*EXERCISE:* Please copy out the entries exactly, skipping any pictures.

*THE INPUT:*
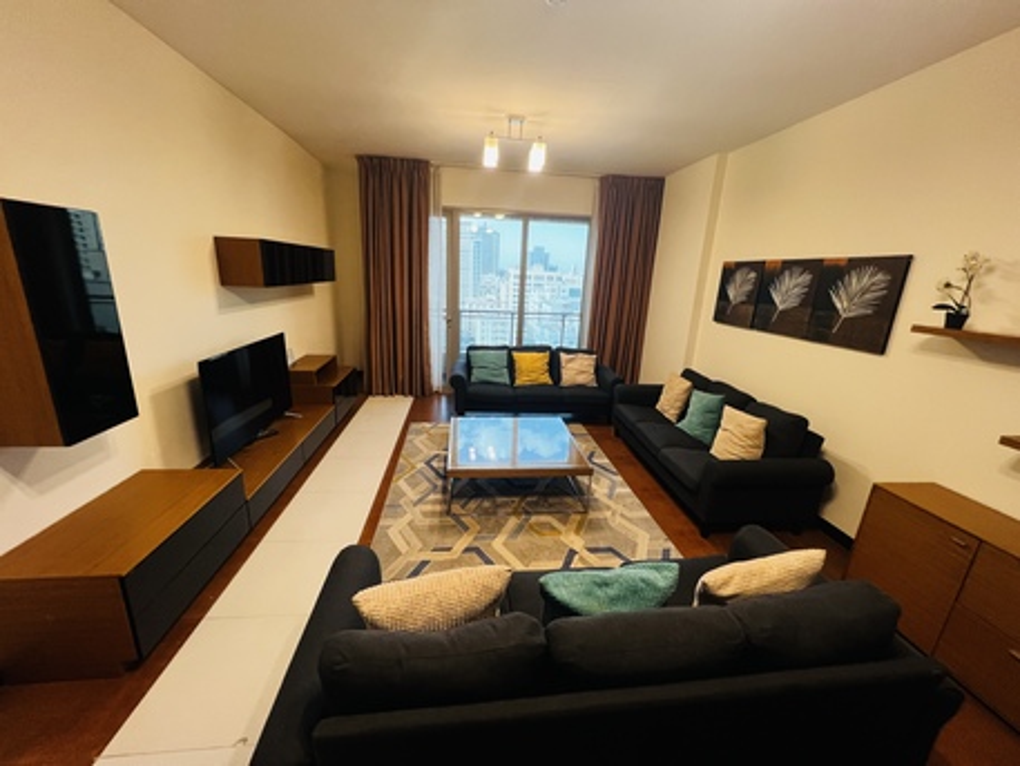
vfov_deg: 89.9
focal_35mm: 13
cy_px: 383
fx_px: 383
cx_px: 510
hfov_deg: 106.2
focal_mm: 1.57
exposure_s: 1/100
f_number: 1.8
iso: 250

*ANSWER BELOW:*
vfov_deg: 89.9
focal_35mm: 13
cy_px: 383
fx_px: 383
cx_px: 510
hfov_deg: 106.2
focal_mm: 1.57
exposure_s: 1/100
f_number: 1.8
iso: 250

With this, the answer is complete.